Overall, people were generally helpful and enthusiastic about contributing to the temporary community, yet there did seem to be an informal division of labor occurring at times. There was a dedicated security team and a solid kitchen crew, which were open and flexible, yet seemed to consist of a lot of the same people. This was a little disappointing, but we are all trying to figure out how to contribute and cooperate after being taught to either compete or be too dependent on others to survive. Even in this regard there was growth at this gathering.
And while the group was fairly homogeneous in some respects, it was actually diverse in many ways, with the militants, intellectuals, survivalists, raw-foodists, crusties, artists, gardeners, goat herders, foragers, and tree-sitters offering an interesting mix of perspectives on the decivilizing process. However, noticeably missing, especially in a gathering of this type, were many indigenous folks, something to definitely think about in the future.
Despite taking certain security precautions, since this was an open gathering on “public land”, we had to deal with the fact that we were always being watched from outside and from within. The overt pigs (Forest Service and Sheriff’s Department) were not too big a problem. When they appeared (about every other day), we mostly played off the trails, so they couldn’t count us or see what we were up to. But the undercovers and informants were a little more troubling. They were definitely there, but we tried to maintain a balance of precautions without becoming paranoid or judgmental of those who dressed or acted differently than most. We should expect that whenever we are doing anything that threatens the system, they will do what they can to investigate, infiltrate, and/or disrupt our activities. But as long as we take our safety and security seriously and take the necessary actions to protect ourselves and each other, and don’t act like a bunch of liberals who believe in playing fair or being honest with the state, this doesn’t have to impede our activities.
This is only a broad look at the gathering, barely a glimpse of the personal and interpersonal experiences and adventures of people there. In general, most people who attended agreed that it was a very meaningful event.

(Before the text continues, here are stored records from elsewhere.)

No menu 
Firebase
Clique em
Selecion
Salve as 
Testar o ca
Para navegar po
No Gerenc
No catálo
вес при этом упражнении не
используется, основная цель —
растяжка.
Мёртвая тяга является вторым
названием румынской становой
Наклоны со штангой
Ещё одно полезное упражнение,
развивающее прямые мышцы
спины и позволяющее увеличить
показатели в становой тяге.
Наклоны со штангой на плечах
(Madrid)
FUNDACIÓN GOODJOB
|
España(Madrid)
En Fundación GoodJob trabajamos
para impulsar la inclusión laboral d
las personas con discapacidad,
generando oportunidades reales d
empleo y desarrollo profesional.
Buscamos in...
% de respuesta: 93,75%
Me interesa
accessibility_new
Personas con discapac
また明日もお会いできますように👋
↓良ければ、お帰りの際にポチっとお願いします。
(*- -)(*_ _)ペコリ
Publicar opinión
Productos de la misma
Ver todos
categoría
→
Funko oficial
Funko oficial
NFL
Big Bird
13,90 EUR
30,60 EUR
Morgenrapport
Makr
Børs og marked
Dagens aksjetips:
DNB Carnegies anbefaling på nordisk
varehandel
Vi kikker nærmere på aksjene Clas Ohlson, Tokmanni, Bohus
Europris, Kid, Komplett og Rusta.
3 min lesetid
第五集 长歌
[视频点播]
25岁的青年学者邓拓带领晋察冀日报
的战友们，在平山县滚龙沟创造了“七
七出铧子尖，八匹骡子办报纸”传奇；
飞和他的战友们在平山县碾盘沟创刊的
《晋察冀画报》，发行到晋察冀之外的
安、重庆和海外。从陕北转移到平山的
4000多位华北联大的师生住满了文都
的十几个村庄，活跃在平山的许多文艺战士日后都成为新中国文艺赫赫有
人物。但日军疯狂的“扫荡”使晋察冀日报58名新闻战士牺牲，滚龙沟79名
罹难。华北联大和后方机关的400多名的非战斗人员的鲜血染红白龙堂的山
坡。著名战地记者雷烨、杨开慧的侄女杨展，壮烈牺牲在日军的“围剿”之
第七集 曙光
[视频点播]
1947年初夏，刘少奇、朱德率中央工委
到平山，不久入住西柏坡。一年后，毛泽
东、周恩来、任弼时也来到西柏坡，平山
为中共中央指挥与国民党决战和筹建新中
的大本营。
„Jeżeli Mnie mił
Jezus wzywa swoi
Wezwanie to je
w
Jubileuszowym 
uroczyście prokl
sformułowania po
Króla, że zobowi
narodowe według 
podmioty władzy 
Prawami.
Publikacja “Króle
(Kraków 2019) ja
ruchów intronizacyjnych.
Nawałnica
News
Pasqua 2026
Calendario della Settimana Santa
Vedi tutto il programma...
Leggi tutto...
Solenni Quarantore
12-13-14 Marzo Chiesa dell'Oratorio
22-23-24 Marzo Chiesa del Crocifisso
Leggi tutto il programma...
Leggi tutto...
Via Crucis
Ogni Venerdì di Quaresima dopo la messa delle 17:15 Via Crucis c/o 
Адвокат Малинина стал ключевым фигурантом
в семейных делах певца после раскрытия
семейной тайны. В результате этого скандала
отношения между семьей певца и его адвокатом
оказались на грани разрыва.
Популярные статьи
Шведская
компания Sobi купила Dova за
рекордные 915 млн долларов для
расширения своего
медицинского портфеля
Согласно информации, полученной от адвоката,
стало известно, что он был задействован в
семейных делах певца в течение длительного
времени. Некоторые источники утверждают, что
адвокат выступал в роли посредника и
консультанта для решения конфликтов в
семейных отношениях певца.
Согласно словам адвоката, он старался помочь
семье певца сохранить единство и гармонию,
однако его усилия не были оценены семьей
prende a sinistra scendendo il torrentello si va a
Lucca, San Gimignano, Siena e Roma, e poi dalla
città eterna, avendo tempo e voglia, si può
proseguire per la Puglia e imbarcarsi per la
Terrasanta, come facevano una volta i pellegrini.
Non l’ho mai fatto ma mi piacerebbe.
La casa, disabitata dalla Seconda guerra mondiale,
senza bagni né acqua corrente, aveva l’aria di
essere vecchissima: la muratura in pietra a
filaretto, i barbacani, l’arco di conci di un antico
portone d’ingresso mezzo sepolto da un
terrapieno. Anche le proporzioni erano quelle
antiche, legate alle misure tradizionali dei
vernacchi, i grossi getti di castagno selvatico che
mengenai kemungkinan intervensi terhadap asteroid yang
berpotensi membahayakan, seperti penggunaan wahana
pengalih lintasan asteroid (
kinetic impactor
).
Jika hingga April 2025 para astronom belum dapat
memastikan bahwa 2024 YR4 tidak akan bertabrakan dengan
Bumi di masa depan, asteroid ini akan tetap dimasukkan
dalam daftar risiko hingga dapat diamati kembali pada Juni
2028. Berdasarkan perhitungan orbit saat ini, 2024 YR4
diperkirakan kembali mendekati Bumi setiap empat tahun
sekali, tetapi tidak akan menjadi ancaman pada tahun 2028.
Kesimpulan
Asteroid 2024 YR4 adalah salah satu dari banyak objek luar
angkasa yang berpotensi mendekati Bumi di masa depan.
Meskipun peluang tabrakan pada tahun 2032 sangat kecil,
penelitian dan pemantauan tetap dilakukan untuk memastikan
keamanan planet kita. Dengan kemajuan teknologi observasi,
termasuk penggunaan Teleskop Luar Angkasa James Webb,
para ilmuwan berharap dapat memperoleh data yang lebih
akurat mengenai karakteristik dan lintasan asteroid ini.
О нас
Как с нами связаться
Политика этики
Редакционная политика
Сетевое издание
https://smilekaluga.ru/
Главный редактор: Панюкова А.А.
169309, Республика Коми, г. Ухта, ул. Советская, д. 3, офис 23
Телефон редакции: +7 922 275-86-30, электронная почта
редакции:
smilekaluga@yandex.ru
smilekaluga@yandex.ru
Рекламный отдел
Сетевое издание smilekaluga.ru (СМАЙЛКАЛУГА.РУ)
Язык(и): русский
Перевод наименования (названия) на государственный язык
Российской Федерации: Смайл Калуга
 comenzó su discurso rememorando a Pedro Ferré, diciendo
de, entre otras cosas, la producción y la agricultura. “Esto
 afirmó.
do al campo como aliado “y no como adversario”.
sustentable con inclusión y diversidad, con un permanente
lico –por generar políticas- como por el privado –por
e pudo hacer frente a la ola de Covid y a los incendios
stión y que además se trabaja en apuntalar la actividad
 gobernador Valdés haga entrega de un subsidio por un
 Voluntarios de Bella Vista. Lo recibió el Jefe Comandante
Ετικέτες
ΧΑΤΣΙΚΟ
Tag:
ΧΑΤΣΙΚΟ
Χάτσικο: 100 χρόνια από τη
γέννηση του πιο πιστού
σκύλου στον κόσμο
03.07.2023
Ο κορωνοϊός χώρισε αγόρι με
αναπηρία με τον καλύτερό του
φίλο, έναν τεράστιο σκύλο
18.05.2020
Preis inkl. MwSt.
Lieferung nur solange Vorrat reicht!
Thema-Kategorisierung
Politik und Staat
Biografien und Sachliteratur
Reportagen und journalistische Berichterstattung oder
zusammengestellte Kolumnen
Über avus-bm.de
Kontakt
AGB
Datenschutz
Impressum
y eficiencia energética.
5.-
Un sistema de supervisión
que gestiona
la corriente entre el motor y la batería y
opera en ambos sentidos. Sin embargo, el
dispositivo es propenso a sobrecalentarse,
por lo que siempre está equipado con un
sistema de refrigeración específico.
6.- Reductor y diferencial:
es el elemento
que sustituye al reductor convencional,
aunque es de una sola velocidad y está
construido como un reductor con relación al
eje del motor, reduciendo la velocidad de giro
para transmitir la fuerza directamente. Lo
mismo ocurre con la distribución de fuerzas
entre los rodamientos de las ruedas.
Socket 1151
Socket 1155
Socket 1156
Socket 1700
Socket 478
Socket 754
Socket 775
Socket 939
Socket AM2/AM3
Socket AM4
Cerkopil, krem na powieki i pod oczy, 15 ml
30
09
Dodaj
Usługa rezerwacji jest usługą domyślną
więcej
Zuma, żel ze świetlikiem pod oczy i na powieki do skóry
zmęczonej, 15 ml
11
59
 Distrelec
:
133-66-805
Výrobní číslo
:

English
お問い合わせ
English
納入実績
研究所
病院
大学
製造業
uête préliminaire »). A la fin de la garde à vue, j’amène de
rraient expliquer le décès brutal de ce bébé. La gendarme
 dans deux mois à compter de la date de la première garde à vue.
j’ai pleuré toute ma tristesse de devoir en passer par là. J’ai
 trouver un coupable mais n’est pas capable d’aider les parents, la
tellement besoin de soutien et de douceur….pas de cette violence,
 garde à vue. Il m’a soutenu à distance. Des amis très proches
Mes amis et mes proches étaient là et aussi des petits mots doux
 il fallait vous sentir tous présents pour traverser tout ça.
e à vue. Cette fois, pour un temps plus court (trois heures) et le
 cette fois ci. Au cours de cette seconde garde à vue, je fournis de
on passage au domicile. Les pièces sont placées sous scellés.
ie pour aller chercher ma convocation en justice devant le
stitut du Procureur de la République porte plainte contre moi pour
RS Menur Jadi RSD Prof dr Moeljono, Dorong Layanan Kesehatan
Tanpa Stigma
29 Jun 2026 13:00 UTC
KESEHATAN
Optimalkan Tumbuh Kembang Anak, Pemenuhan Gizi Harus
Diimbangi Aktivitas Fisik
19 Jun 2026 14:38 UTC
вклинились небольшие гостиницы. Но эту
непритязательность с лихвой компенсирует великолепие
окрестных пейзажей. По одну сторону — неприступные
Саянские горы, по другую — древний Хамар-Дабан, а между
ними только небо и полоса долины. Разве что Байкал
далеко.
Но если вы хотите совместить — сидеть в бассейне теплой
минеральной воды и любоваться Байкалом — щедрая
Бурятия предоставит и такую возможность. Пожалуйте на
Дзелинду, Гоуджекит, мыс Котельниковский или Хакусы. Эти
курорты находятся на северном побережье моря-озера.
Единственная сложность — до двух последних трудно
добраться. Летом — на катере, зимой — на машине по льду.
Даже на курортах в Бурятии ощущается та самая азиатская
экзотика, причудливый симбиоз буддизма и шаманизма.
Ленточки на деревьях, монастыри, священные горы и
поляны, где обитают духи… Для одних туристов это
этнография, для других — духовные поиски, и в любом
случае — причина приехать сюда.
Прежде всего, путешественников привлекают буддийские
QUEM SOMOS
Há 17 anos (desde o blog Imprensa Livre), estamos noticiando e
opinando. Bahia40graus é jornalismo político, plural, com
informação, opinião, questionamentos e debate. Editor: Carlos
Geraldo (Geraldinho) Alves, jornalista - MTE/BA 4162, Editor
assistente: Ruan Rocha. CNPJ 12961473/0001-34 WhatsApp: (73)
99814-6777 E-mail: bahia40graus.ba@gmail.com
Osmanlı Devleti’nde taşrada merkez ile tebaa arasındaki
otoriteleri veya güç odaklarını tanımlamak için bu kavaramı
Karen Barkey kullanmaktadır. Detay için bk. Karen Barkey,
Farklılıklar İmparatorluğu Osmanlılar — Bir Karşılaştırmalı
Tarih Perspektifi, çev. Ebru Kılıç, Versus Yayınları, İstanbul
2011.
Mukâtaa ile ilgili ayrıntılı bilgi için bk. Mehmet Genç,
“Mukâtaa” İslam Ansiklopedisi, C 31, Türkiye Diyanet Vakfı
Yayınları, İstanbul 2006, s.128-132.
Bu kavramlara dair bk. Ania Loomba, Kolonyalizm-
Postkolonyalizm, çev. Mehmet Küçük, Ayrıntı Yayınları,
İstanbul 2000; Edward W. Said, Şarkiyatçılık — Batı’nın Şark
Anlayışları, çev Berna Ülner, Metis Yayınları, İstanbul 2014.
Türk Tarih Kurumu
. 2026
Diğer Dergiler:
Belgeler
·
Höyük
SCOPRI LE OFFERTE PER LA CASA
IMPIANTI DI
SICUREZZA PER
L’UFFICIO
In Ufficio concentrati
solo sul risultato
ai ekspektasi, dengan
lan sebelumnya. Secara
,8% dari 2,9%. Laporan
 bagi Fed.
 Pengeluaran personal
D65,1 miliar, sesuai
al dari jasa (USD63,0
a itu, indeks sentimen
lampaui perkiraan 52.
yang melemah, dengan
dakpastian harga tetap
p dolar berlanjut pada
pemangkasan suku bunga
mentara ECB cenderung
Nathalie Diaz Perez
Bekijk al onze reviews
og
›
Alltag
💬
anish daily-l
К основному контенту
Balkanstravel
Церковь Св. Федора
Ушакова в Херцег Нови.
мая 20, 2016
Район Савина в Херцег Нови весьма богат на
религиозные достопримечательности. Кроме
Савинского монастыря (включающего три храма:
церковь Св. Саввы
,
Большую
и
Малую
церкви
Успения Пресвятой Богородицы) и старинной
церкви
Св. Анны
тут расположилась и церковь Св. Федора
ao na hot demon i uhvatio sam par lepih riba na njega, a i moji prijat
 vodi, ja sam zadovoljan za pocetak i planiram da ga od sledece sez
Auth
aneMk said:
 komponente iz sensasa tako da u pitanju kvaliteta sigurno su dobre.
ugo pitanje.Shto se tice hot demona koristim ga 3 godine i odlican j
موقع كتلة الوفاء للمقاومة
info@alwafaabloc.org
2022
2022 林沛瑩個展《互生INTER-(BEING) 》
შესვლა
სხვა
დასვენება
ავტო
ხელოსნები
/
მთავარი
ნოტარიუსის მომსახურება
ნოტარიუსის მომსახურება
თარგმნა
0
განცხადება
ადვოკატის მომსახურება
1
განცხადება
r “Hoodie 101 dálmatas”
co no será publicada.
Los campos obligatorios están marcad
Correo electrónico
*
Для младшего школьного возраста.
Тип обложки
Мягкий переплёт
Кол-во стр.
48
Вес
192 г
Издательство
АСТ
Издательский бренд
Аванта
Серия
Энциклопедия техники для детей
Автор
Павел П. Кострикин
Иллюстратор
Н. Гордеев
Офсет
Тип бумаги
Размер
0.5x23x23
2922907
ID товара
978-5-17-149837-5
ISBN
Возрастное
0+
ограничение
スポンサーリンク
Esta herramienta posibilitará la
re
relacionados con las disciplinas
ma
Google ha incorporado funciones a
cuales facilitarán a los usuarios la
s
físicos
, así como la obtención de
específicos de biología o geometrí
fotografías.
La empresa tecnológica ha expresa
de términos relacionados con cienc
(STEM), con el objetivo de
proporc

I want to give personal thanks to all those who facilitated workshops, the security team who gave us warnings when the forest service was coming, those who bottom-lined the kitchen and provided everyone with three great vegan meals a day, those who donated food, supplies, literature, energy, and money, and everyone who participated respectfully with an open yet critical mind.
It was obvious that there is a strong desire to do this again, and people in the southeast have proposed organizing the “3rd annual Black and Green Anarchist Gathering” in their bioregion next August (We’ll keep you posted). We also talked about different bioregions possibly organizing their own local events a few weeks before the larger one.
Each day it becomes more clear to many of us that the anti-civilization tendency within the anarchist movement is taking things seriously in many regards and constantly growing as a potent dynamic contributing to the momentum against civilization.